>>>
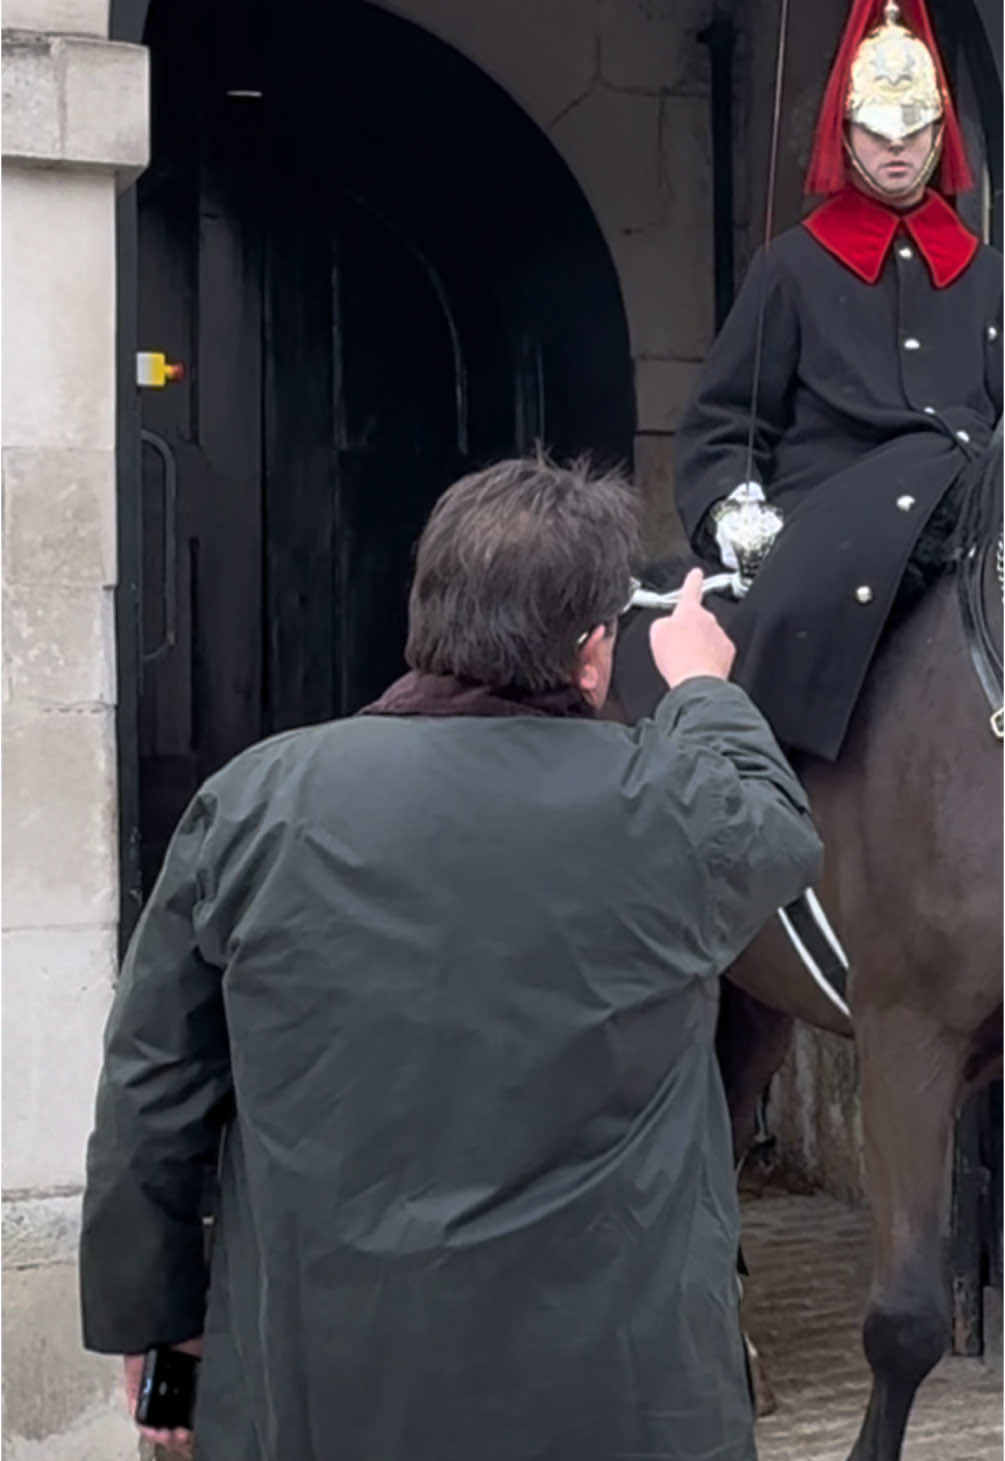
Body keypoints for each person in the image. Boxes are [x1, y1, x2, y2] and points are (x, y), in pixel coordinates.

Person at [80, 456, 821, 1461]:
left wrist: (156, 1328)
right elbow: (773, 828)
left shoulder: (256, 803)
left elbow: (153, 1094)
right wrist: (699, 685)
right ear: (594, 652)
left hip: (320, 1396)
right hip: (618, 1409)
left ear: (425, 619)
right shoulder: (668, 808)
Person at [674, 0, 1003, 760]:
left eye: (914, 130)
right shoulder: (790, 268)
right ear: (845, 133)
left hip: (967, 502)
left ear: (939, 130)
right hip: (829, 514)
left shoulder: (987, 274)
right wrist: (734, 513)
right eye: (877, 132)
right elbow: (725, 422)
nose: (896, 149)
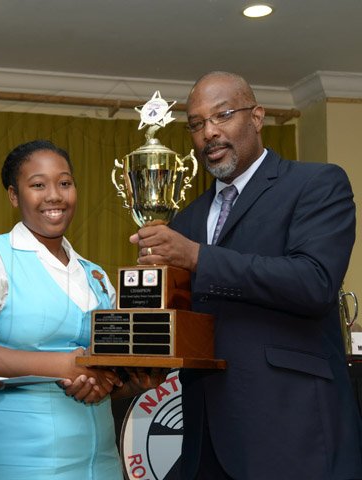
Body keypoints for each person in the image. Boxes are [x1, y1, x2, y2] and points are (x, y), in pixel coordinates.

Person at [130, 71, 362, 480]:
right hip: (205, 433)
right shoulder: (188, 217)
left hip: (293, 430)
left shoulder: (317, 183)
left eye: (222, 116)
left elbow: (315, 283)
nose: (209, 133)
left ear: (257, 117)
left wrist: (199, 257)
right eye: (197, 124)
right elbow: (187, 320)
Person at [0, 140, 162, 479]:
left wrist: (133, 381)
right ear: (14, 196)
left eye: (65, 182)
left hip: (99, 465)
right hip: (15, 463)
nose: (55, 195)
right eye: (38, 185)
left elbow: (111, 376)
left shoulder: (97, 276)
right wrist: (68, 365)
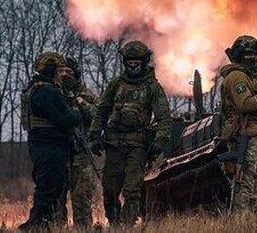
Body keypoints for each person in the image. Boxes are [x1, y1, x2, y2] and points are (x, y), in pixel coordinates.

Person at [88, 40, 171, 226]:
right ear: (125, 61)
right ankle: (116, 224)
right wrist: (94, 136)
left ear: (144, 61)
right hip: (113, 144)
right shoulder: (116, 84)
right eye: (130, 62)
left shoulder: (152, 87)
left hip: (138, 146)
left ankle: (126, 226)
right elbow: (101, 110)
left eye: (137, 62)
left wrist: (160, 140)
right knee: (109, 191)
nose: (133, 66)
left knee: (133, 191)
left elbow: (164, 117)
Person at [19, 52, 82, 230]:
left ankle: (42, 224)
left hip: (44, 145)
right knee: (48, 189)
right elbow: (67, 118)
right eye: (60, 70)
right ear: (50, 69)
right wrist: (77, 112)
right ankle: (36, 225)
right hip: (50, 146)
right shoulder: (46, 91)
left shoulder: (37, 87)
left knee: (50, 188)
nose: (63, 74)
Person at [219, 35, 257, 213]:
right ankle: (241, 219)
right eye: (248, 54)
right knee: (244, 179)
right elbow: (245, 104)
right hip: (244, 132)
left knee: (250, 178)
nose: (253, 57)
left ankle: (246, 219)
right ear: (239, 56)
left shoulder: (247, 77)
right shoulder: (237, 77)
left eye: (255, 53)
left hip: (252, 131)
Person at [56, 56, 99, 228]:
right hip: (59, 152)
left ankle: (84, 229)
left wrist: (80, 102)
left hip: (81, 154)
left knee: (82, 196)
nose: (65, 75)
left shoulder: (86, 94)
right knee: (57, 197)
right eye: (62, 71)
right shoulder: (53, 94)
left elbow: (98, 116)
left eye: (69, 72)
<<<
Exactly as they appear, write out the lines from the one containing "right shoulder: (237, 77)" through the final line of the entries above, both included.

### Answer below
right shoulder: (237, 77)
left eye: (255, 53)
left hip: (252, 131)
Person at [56, 56, 99, 228]:
right hip: (59, 152)
left ankle: (84, 229)
left wrist: (80, 102)
left hip: (81, 154)
left knee: (82, 196)
nose: (65, 75)
left shoulder: (86, 94)
right knee: (57, 197)
right eye: (62, 71)
right shoulder: (53, 94)
left elbow: (98, 116)
left eye: (69, 72)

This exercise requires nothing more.